Magnetite (Fe3O4) is the original magnetic material and undergoes the complex Verwey structural distortion below 125 K. The nature of the ground state was unclear for over 70 years until determination of the full superstructure showed that Fe2+/Fe3+ charge ordering occurs with a pronounced orbital ordering of Fe2+ states, but an unexpected localization of electrons in linear, three-Fe ‘trimeron’ units was also discovered. Electronic phase separation driven by trimeron formation has recently been discovered in CaFe3O5. Finally, some recent results revealing the origin of the Verwey transition will be presented.

[i] A. M. Arévalo-López, G. M. McNally, J. P. Attfield, Angew.
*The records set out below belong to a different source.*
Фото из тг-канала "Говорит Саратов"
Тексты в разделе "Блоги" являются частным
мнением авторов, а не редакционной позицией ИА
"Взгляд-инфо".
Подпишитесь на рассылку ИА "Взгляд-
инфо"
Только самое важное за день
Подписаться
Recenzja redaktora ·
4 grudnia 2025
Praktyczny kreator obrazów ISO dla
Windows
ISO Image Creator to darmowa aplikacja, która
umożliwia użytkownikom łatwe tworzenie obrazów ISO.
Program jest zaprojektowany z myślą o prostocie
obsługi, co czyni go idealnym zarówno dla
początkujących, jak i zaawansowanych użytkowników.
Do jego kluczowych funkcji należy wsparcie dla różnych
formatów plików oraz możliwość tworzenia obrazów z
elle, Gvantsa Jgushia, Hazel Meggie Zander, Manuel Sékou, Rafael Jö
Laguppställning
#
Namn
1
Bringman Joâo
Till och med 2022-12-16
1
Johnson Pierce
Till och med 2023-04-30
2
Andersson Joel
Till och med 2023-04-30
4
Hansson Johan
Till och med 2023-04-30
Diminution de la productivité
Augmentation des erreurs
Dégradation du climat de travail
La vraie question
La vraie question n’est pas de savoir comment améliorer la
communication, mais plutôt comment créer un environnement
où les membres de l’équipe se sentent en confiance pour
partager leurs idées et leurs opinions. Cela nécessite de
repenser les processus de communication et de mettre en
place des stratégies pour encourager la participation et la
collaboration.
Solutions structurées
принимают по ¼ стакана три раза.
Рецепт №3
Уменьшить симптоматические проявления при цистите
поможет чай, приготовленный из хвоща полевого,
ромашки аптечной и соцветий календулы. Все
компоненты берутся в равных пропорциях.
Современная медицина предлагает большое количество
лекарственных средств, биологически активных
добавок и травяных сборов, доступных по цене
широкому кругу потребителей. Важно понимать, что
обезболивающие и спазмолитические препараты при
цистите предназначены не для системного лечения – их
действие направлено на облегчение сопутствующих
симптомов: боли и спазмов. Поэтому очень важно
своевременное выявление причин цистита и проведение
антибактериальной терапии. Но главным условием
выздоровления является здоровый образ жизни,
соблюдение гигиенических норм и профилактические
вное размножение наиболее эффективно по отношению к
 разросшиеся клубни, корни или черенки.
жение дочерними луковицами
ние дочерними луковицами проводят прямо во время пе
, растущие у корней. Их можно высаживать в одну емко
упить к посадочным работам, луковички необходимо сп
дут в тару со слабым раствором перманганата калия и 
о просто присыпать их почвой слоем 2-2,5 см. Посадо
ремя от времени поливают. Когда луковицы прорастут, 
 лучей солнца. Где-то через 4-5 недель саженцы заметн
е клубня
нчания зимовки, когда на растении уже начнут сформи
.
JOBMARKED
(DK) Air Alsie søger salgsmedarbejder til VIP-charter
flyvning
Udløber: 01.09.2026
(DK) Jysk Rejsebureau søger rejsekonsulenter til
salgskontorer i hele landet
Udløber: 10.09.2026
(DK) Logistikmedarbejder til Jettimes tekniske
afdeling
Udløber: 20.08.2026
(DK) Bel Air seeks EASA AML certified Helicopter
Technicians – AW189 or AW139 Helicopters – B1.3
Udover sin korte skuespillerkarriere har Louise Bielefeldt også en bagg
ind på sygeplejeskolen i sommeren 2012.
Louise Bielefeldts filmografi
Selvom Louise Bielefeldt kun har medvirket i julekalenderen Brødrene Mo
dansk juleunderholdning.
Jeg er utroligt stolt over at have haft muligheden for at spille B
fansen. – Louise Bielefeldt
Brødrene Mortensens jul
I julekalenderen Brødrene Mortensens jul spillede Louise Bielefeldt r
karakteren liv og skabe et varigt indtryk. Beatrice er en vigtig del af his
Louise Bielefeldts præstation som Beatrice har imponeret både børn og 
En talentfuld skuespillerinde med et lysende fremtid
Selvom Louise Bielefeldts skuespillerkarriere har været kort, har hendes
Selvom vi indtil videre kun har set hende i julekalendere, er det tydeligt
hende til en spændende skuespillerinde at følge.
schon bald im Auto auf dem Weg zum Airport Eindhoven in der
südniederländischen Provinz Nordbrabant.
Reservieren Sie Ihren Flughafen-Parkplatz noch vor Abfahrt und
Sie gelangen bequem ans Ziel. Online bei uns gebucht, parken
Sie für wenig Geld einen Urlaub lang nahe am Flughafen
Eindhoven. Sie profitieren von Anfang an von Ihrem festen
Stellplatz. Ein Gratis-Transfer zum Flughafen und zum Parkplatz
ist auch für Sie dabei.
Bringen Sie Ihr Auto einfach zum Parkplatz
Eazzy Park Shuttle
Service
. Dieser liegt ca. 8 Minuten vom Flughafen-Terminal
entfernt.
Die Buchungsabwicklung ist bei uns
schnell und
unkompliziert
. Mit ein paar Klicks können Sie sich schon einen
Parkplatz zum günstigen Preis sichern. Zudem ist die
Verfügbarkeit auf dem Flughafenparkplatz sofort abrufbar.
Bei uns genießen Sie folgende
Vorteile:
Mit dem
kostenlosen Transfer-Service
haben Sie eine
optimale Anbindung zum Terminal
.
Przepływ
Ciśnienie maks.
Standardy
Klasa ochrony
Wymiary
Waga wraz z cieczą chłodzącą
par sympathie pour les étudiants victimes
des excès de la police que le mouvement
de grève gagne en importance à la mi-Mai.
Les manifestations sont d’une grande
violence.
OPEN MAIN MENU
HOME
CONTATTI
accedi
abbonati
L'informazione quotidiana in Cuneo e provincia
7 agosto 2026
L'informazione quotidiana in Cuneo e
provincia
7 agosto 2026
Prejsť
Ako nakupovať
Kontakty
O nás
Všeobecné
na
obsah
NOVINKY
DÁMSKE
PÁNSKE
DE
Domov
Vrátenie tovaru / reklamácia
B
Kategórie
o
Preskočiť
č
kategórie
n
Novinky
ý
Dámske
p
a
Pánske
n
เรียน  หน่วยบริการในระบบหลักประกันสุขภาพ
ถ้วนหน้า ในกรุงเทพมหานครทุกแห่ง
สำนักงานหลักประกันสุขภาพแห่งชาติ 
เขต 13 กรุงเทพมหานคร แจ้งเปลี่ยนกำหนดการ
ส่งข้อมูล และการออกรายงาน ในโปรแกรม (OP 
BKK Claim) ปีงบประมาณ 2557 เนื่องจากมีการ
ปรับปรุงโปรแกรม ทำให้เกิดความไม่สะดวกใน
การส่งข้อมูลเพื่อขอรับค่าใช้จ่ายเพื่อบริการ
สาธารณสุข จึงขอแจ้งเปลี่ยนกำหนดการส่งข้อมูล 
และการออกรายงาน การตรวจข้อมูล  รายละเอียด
Chem. 2015, 54, 12074.

[ii] A. M. Arévalo-López, F. Stegemann, J. P. Attfield.Chem.Comm. 2016, 52, 5558.

[iii] E. Solana-Madruga, Á. M. Arévalo-López, A. J. Dos Santos-García, E. Urones-Garrote, D. Ávila-Brande, R. Sáez-Puche, J. P. Attfield. Angew. Chem. 2016, 55, 9340.

[iv] M.S. Senn, J.P. Wright, J.P. Attfield, Nature 2012, 481, 173.

[v] K. H. Hong, A. M. Arevalo-Lopez, J. Cumby, C. Ritter; J. P. Attfield Nature Comm. 2018, 9, 2975.

[vi] G. Perversi, E. Pachoud, J. Cumby, J. M. Hudspeth, J. P. Wright, S. A. J. Kimber; J. P. Attfield, Nature Comm. 2019.